Economie : la RDC sous le débat de l’augmentation des réserves de change

La Banque centrale du Congo (BCC) a démontré, mardi 21 septembre dernier, que l’augmentation des réserves de change en République Démocratique du Congo (RDC) qui ont haussé de 3.356,76 milliards USD en 2021 contre 708,89 millions USD en 2020, porte la couverture d’importations des biens et services dans 3 mois.

Cette augmentation est, selon un communiqué de la BCC, due aux opérations régulières de la banque, qui consiste à acheter des devises et racheter les recettes fiscales en devises, l’encaissement du financement du Fonds Monétaire International (FMI) au titre de la Facilité Élargie de Crédit (FEC) et l’encaissement de l’allocation des Droits de Tirage Spéciaux (DTS) du FMI équivalent à 1,5 milliard USD en mi-septembre 2021.

Un expert économiste, Al Kitenge, démontre combien des réserves de change sont d’une importance capitale dans un pays. « Les réserves de change sont un matelas financier nécessaire pour n’importe quel pays afin qu’il soit en mesure de remplir toutes ses obligations internationales. La première obligation est de pouvoir  financer les importations utiles et la deuxième, c’est de payer ses dettes externes. Mais il y a également un rôle interne, c’est-à-dire s’il y a un jeu de parité entre la monnaie locale et la monnaie étrangère, ce qui est le cas chez nous, on peut injecter de devise pour être en mesure de réguler le taux de change entre la monnaie locale et le dollar dans le cas d’espèce de la RDC, et dans un pays extraverti qui importe tout ce qu’il consomme ça devient une notion très sensible parce que nous devons être en mesure d’assurer notre survie par des importations », explique-t-il.

Selon lui, les réserves de change « sont ravitaillées par les exportations, puisque vous recevez les devises étrangères et quand vous en avez pas assez comme le cas de la RDC, nous recourons aux avances à la balance payement et c’est la banque mondiale qui nous prête de l’argent,  cela n’est pas responsable. Donc nous nous embêtons pour être en mesure d’importer les biens dont nous avons la capacité de produire ici, un pays sérieux limite les importations à l’ensemble des choses qu’il ne peut pas produire et dont il n’a pas la potentialité, donc il se débat pour être en mesure de produire ce qu’il consomme et de consommer ce qu’il produit.»

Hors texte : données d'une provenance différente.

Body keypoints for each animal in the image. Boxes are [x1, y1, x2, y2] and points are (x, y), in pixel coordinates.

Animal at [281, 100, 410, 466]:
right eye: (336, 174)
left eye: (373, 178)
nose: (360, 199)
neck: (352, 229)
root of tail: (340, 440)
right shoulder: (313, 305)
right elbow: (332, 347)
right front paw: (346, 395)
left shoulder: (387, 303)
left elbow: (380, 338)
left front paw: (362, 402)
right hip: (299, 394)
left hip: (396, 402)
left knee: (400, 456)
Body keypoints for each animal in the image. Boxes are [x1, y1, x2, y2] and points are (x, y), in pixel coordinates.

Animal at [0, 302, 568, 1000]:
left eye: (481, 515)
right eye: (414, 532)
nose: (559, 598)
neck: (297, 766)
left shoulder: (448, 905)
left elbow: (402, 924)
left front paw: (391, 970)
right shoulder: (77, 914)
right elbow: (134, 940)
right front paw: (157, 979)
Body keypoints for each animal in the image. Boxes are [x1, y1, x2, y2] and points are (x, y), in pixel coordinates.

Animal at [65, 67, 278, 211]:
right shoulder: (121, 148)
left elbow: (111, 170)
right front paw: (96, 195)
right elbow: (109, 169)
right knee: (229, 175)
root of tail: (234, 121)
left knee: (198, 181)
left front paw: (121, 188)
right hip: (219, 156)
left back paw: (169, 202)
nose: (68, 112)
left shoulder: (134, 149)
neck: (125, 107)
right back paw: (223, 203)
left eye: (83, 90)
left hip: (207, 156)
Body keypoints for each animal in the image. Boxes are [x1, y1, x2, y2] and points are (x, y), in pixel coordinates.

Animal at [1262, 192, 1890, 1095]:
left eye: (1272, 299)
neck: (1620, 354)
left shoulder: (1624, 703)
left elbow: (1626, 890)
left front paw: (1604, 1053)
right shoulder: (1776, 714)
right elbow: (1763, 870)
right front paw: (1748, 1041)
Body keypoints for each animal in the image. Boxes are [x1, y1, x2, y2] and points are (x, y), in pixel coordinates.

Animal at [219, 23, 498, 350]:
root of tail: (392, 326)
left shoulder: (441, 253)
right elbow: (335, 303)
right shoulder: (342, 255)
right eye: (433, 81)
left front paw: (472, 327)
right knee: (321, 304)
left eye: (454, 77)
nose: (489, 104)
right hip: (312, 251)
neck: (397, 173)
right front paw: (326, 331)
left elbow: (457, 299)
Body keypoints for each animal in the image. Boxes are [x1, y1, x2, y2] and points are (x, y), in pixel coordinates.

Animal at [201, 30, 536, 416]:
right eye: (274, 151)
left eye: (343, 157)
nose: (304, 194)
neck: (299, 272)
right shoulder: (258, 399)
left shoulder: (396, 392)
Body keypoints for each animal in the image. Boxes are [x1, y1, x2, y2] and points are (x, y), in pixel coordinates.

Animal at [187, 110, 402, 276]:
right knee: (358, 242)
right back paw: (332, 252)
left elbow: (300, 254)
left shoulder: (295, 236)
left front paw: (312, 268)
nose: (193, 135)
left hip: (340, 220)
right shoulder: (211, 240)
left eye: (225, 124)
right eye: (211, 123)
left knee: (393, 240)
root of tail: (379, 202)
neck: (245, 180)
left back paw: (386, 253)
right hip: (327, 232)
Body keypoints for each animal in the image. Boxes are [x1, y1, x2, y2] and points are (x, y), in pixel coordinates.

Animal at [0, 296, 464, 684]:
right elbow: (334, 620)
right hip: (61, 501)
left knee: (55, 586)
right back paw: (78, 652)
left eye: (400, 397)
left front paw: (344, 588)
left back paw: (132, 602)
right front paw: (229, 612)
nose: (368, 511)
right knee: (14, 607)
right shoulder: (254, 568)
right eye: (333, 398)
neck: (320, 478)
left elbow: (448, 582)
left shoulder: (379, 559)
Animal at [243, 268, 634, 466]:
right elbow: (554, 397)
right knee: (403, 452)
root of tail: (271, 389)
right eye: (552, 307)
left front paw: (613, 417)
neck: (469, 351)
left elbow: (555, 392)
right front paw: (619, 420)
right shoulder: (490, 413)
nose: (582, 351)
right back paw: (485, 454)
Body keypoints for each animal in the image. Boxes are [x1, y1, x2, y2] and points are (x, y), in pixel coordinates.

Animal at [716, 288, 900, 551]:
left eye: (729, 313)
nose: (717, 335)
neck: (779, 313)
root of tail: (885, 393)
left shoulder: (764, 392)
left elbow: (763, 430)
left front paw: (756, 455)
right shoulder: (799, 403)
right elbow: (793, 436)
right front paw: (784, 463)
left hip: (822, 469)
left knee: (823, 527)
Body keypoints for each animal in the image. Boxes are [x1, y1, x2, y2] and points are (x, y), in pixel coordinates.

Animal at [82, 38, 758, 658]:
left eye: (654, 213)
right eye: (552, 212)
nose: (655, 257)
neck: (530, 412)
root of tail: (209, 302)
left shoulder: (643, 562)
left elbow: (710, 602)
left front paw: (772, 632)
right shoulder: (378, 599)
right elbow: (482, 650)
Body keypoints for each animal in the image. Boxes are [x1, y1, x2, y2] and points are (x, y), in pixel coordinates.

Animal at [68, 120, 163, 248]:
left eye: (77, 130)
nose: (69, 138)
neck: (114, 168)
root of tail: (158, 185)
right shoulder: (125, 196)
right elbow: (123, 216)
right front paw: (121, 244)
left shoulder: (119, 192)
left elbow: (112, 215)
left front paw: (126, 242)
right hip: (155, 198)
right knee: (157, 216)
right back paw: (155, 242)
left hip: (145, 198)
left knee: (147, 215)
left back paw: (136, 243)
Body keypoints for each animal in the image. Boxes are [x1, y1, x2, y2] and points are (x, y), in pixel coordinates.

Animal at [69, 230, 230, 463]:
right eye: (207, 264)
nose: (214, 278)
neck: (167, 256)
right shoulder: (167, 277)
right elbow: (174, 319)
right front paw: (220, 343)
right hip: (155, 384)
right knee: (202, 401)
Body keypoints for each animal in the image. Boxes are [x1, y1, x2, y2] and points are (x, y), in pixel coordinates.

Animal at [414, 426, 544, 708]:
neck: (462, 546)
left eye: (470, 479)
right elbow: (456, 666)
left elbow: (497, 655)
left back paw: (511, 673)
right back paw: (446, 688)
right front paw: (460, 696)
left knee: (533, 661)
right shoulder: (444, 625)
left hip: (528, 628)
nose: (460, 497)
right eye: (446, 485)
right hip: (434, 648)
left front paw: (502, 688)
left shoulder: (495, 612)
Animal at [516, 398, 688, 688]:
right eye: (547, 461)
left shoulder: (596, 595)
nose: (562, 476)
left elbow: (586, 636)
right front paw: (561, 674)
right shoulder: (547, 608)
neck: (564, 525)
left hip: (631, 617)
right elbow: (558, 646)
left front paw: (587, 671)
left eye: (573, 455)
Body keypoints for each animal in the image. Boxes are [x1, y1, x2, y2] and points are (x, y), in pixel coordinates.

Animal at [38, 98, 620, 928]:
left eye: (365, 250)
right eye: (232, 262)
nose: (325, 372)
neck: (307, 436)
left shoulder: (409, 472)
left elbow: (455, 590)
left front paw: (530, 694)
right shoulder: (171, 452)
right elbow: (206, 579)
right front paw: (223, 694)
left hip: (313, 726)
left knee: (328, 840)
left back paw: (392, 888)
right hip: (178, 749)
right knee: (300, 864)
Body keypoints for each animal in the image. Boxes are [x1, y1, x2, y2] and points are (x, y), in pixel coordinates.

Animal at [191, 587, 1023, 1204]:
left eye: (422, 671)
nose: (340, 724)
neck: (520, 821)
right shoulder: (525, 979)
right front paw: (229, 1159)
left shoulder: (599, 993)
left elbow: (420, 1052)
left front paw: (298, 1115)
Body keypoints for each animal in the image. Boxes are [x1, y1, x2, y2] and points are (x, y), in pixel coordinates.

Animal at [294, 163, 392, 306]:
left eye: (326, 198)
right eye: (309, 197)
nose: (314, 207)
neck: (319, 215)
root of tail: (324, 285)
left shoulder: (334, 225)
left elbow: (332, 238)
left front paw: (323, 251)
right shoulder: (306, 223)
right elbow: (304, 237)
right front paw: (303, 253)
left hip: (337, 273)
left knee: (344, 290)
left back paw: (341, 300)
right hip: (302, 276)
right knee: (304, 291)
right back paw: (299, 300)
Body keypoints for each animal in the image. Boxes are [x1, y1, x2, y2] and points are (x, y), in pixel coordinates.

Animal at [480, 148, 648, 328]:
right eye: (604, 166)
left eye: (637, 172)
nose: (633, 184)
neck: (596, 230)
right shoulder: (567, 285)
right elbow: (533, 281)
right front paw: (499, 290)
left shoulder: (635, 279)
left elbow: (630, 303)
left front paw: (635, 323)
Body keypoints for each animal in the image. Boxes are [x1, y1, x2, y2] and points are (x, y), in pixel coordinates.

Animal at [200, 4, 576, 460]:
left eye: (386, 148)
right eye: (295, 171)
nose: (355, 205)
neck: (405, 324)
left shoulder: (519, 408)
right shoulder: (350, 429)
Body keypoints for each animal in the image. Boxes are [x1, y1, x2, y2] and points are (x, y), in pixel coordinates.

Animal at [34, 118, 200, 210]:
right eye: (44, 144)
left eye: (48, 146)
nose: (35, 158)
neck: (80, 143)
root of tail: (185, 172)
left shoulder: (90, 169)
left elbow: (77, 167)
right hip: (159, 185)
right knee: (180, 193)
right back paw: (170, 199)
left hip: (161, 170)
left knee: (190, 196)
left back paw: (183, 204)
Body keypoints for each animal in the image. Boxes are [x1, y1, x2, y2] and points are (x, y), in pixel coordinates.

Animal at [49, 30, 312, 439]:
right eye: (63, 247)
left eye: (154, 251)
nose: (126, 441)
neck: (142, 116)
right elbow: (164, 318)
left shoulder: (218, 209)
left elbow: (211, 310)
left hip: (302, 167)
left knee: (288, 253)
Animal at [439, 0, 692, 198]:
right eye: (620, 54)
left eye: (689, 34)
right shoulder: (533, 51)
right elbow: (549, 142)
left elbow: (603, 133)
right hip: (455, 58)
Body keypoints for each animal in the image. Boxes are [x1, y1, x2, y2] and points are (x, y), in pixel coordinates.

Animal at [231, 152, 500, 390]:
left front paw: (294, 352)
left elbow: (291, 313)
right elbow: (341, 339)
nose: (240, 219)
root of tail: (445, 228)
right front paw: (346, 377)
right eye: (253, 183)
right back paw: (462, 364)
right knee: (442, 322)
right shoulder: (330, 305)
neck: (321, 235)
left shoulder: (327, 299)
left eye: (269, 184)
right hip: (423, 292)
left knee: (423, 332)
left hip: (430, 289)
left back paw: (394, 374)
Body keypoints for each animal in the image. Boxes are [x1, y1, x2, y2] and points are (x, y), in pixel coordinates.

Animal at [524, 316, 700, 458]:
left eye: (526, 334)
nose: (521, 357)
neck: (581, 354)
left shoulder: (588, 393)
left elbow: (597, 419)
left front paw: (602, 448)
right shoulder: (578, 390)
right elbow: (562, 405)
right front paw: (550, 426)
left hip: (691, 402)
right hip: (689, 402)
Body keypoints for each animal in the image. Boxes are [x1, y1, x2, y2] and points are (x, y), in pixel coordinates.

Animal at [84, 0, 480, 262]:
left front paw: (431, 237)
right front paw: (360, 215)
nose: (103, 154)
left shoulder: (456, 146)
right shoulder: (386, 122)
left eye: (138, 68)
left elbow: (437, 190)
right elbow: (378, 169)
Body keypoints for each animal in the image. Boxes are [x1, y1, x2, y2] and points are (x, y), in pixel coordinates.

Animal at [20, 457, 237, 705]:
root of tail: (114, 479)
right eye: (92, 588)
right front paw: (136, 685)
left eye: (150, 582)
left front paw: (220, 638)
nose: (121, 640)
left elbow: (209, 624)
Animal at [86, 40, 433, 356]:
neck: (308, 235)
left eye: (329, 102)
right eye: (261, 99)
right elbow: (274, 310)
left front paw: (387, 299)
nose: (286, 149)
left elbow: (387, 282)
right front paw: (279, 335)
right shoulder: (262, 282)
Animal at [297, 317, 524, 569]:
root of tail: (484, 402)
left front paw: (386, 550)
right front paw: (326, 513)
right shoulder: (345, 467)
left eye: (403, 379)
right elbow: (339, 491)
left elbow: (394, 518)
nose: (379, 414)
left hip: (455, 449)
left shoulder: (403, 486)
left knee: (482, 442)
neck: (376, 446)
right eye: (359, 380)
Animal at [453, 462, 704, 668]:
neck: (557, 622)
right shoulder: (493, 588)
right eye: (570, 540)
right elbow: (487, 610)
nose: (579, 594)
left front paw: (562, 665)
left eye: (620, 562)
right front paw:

En ce qui est de l’impact de réserves de change sur la stabilité économique, il montre que, « La stabilité économique d’un pays n’est pas déterminée par le nombre de semaines d’importations mais plutôt par celui de la capacité d’un pays dans la production. La réserve de change peut avoir un impact sur le prix de bien sur le marché dans la seule condition où faute d’importation des biens sur le marché en quantité insuffisante, il y a une spéculation sur la monnaie entre le dollar local échéant et la monnaie locale. Et ce que la banque mondiale fait, elle puise dans la réserve de change et injecte sur le marché pour être en mesure de solidifier le marché en devise pour que les gens soient en mesure de pouvoir importer plus facilement et cela augmente les quantités de bien et réduit le prix ».

Les réserves de change soutiennent, selon la BCC, la résilience économique dans un pays car elles permettent de riposter en cas de choc contre la monnaie nationale en vue de préserver la stabilité de celle-ci. Il est donc capital que ces réserves soient suffisamment élevées et couvrent, au minimum, 3 mois.